▸ **GIVEN TEXT**
It is now documented and uploaded:

<https://gist.github.com/bpj/02de1ed87ff8f8d0c31a43b9dcac1c80>

(Scroll down for the rendered documentation. The first code block
should suffice to understand how it works.)

It takes some initial configuration but that should be reusable by
including a separate YAML file on the command line with the actual
document.




even without docs. I've also found another filter on the list back
> in 2014 from Jesse Rosenthal that looks at Unicode ranges and wraps them in
> a latex environment, which seems like a good idea (I've done this kind of
> thing in InDesign grep styles and it works well for most normal bits of
> text).
>
> I found the lang/otherlangs documentation, but couldn't figure out from the
> manual (might just be overlooking the correct bit) how to set a div or a
> span for another language.
>
> Part of the problem is that if I set lang and otherlangs as follows:
>
>    lang: en-GB
>    otherlangs: [he, sy]
>    
> I get this:
>
> ! Package bidi Error: Oops! you have loaded package longtable after bidi
> packag
>
> e. Please load package longtable before bidi package, and then try to run
> xelat
>
> ex on your document again.
>
>
> See the bidi package documentation for explanation.
>
> Type  H <return>  for immediate help.
>
>   ...
>
>                                                    
>
> l.72 \begin{document}
>
>
> pandoc: Error producing PDF
>
>
> which I guess means that some kind of strange interaction in the latex
> template is producing an undesirable latex file to feed to xelatex (maybe
> pandoc-csv2table is doing something to the produced latex?). But it kind of
> put a stop to me experimenting with the spans and divs.
>
> Best,
> Lyndon
>
> On Tuesday, June 6, 2017 at 1:08:48 PM UTC+1, BPJ wrote:
>>
>> You need to use the lang and otherlang variables as described in the
>> manual http://pandoc.org/MANUAL if I recall correctly.
>>
>> Alternatively/additionally write a latex file containing a preamble
>> fragment where you load polyglossia and any languages and fonts you need
>> with the options you need in the usual polyglossia/fontspec way and include
>> it with the -H option. You also need to mark spans/divs containing extra
>> languages with lang and dir attributes as appropriate. Use your browser's
>> page search function to find these terms in the manual.
>>
>> I saw your other question about font/language switching yesterday and
>> started to write some documentation for the filter I use to make those
>> things easier. Alas I couldn't finish and today there is a national holiday
>> in Sweden. I'll get back to it tomorrow. Basically you can use spans with a
>> single short class like .g for greek and the filter will inject  latex
>> markup, docx custom style names or extended (html) attributes you have
>> declared to correspond to the class in your metadata.
>>
>> I can comfort you that you are much better off than I was when I started
>> doing multilingual work with Pandoc. We had no filters, no native spans or
>> divs and no built-in multilingual/polyglossia support back then. Everything
>> had to be done in -H files and with raw latex in the markdown, which was a
>> pain because I needed to make things available in HTML as well.

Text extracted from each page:
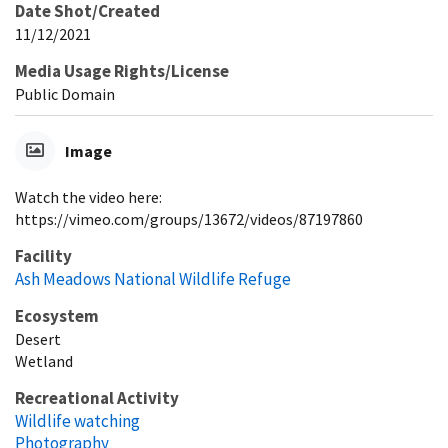
Date Shot/Created
11/12/2021
Media Usage Rights/License
Public Domain
Image
Watch the video here:
https://vimeo.com/groups/13672/videos/87197860
Facility
Ash Meadows National Wildlife Refuge
Ecosystem
Desert
Wetland
Recreational Activity
Wildlife watching
Photography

▸ **YOUR TASKS**
a: Format every line of the page-level text extractions as a numbered list, skipping blank lines and leaving out the pictures.
b: Resume the forum thread on multilingual Pandoc documents after its last sentence.

▸ **RESPONSES IN ORDER**
a:
1. Date Shot/Created
2. 11/12/2021
3. Media Usage Rights/License
4. Public Domain
5. Image
6. Watch the video here:
7. https://vimeo.com/groups/13672/videos/87197860
8. Facility
9. Ash Meadows National Wildlife Refuge
10. Ecosystem
11. Desert
12. Wetland
13. Recreational Activity
14. Wildlife watching
15. Photography

b:
>>
>> I'll also update my latex template on github which contains some stuff for
>> fontspec font loading.
>>
>> I hope this helps. I'm afraid I won't be able to check my mail for the
>> rest of the day.
>>
>>
>> tis 6 juni 2017 kl. 09:02 skrev Lyndon Drake <lyn...@arotau.com
>> <javascript:>>:
>>
>>> Sorry, I probably wasn't clear: I followed the instruction from Pandoc
>>> and switched to xelatex. Now I'm stuck trying to configure the language
>>> options.
>>>
>>>
>>> On Tuesday, June 6, 2017 at 7:41:32 AM UTC+1, BP wrote:
>>>
>>>> You need  the --latex-engine=xelatex option.
>>>>
>>>> tis 6 juni 2017 kl. 07:53 skrev Lyndon Drake <lyn...-S8RYeTzMgQ3QT0dZR+AlfA@public.gmane.org>:
>>>>
>>> Hi all,
>>>>>
>>>>> Many apologies as I'm sure this is all obvious once one knows, but I'm
>>>>> a bit stuck. I've got some Pandoc Markdown files which I'm trying to
>>>>> convert to PDF using Pandoc. They include various non-ascii characters, all
>>>>> in unicode. If I run:
>>>>>
>>>>> /usr/local/bin/pandoc -f
>>>>> markdown+pipe_tables+grid_tables+yaml_metadata_block --filter
>>>>> pandoc-citeproc --filter pandoc-csv2table -s -o formatted/Draft3.pdf
>>>>> text/metadata.yaml text/1-Introduction.md
>>>>>
>>>>> I get the following:
>>>>>
>>>>> ! Package inputenc Error: Unicode char ṣ (U+1E63)
>>>>>
>>>>> (inputenc)                not set up for use with LaTeX.
>>>>>
>>>>>
>>>>> See the inputenc package documentation for explanation.
>>>>>
>>>>> Type  H <return>  for immediate help.
>>>>>
>>>>>   ...
>>>>>
>>>>>                                                    
>>>>>
>>>>> l.125   Vandenhoeck \& Ruprecht, 1990), 39--62.}
>>>>>
>>>>>
>>>>> Try running pandoc with --latex-engine=xelatex.
>>>>>
>>>>> pandoc: Error producing PDF
>>>>>
>>>>>
>>>>> So the next step was to switch to xelatex based on the helpful
>>>>> suggestion from pandoc. As long as I don't try to use any babel or
>>>>> polyglossia environments, or biblatex, this works fine. But as I want to
>>>>> use both, I'm a bit stuck. First thing is that it looks like the default
>>>>> template tries to use babel rather than polyglossia if xetex is the engine.
>>>>> Is there a reason for this? (I want to use the biblatex-sbl style for my
>>>>> bibliography, and they recommend polyglossia.)
>>>>>
>>>>> I want to use English (UK) as my main language, with Hebrew and Syriac
>>>>> as other languages (I've also got some ancient Greek, but the main font
>>>>> I've chosen works fine and the output looks good for that without using a
>>>>> separate language environment).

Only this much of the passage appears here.